L’enfant noir de Camara Laye
Chef-d’œuvre incontesté de Camara Laye, L’enfant noir demeure l’un des romans africains les plus universellement reconnus. Cette fresque autobiographique dépeint l’itinéraire initiatique du jeune Laye, de son village natal de Haute-Guinée jusqu’à son départ pour la France.
L’auteur révèle avec une poésie saisissante l’apprentissage auprès de son père forgeron-orfèvre, les rituels traditionnels, les premières confrontations avec l’école française, puis l’arrachement progressif aux racines familiales.
Publié en 1953 aux éditions Pocket, ce récit d’apprentissage a suscité des débats passionnés. Certains critiques lui reprochent un manque d’engagement politique et une écriture trop complaisante envers le lectorat européen. Originaire de Kouroussa, Camara Laye a consacré ses dernières années à collecter les traditions orales, donnant naissance à l’épopée romancée Le Maître de la Parole, un récit épique de Soundjata.

L’appel des arènes d’Aminata Sow Fall
Pionnière de la littérature féminine africaine francophone, Aminata Sow Fall propose avec L’appel des arènes aux éditions NEA une réflexion subtile sur les tensions intergénérationnelles. Son roman inverse les codes habituels : ici, ce sont les enfants qui défendent les valeurs ancestrales face à des parents aveuglés par une modernité de façade.
Le récit se concentre sur un fils passionné de lutte traditionnelle et de ses rituels musicaux, qui parvient à réconcilier son père avec les fondements culturels sénégalais. Cette inversion des rôles révèle avec finesse les contradictions d’une société africaine en mutation.
Née à Saint-Louis-du-Sénégal, Aminata Sow Fall mène de front carrière littéraire et responsabilités culturelles, après des études de lettres à Dakar et Paris. Son parcours d’enseignante puis de responsable culturelle nourrit une œuvre profondément ancrée dans les réalités africaines contemporaines.

La transmission d’Eugène Ebodé
La transmission est une réflexion puissante sur les legs de l’histoire africaine contemporaine. Au cœur du récit, un père agonisant demande à son fils de régler la dot de son épouse, déclenchant une quête identitaire bouleversante.
L’adolescent footballeur découvre progressivement les multiples facettes de ce père médecin des maquisards, acteur de l’indépendance camerounaise. Ce roman d’apprentissage paru dans la collection continent noir des éditions Gallimards explore avec justesse les contradictions d’une Afrique post-indépendance, oscillant entre héroïsme historique et désillusions contemporaines.
Eugène Ebodé, ancien international junior de football né à Douala, puise dans son expérience personnelle pour construire cette fresque générationnelle saisissante.

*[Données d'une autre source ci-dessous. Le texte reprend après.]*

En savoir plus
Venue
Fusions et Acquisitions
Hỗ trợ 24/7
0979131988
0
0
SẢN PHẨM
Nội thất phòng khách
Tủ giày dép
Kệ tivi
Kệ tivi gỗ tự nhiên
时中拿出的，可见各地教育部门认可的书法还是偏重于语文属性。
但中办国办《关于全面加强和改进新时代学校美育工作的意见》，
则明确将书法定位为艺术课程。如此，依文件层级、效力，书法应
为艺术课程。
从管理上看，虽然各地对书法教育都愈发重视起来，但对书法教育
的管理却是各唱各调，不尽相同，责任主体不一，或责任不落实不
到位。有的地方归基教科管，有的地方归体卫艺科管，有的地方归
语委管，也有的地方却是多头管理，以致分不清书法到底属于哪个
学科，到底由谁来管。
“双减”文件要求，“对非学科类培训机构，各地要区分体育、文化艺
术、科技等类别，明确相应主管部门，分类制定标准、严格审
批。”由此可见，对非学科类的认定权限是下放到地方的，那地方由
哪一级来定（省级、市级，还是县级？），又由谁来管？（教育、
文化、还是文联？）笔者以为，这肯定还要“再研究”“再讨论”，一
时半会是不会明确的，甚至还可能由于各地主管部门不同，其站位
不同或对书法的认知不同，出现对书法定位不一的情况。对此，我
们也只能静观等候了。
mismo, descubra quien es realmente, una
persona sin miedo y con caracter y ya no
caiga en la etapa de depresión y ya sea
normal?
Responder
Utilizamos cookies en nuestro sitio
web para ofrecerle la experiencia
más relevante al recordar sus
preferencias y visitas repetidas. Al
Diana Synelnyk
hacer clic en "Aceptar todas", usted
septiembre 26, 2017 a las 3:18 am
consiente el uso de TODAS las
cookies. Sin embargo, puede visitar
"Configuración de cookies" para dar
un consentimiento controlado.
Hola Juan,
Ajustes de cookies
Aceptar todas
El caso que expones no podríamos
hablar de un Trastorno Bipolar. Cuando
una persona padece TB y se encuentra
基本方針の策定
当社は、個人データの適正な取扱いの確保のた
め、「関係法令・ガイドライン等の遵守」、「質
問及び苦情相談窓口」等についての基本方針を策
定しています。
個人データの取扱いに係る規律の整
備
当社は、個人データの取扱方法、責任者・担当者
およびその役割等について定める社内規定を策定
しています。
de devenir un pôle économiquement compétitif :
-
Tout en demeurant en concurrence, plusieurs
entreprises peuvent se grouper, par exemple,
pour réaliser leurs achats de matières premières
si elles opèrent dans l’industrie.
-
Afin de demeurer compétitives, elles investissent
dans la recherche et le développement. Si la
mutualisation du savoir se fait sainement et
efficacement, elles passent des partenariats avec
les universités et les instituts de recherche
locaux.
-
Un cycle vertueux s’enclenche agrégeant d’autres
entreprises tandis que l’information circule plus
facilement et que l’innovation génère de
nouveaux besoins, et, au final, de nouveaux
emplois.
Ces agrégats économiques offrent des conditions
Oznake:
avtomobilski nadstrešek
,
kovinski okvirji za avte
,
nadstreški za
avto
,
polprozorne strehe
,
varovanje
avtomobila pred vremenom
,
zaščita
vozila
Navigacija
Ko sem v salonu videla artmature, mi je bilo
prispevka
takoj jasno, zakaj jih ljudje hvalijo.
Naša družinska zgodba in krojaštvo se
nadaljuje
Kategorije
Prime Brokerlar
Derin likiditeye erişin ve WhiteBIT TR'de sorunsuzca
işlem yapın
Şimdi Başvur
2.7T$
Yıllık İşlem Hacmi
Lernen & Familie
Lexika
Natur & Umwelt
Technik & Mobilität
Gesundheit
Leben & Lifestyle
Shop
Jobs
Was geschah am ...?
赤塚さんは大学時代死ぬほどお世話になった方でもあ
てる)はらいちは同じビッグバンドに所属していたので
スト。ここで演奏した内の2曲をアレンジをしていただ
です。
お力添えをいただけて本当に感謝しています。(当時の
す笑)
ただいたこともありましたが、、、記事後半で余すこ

Loin de mon père de Véronique Tadjo
Véronique Tadjo signe avec ce roman publié chez Actes Sud, un récit profondément humain sur l’exil et le retour. Nina regagne une Côte d’Ivoire en crise pour organiser les funérailles paternelles, confrontée à un pays qu’elle a quitté depuis longtemps.
Isolée par la mort de sa mère et l’éloignement de sa sœur, elle navigue entre traditions familiales, pressions politiques et révélations sur la personnalité cachée de son père. Cette œuvre révèle avec acuité les défis de la diaspora africaine face au continent d’origine.
Tadjo, née à Paris d’un père ivoirien et d’une mère française, puise dans son parcours cosmopolite pour construire ce portrait nuancé des liens filiaux et géographiques.

Cette sélection témoigne de la vitalité et de la diversité de la création littéraire africaine. Leur relecture en 2025 offre une perspective enrichie sur les mutations du continent, entre héritage traditionnel et défis contemporains.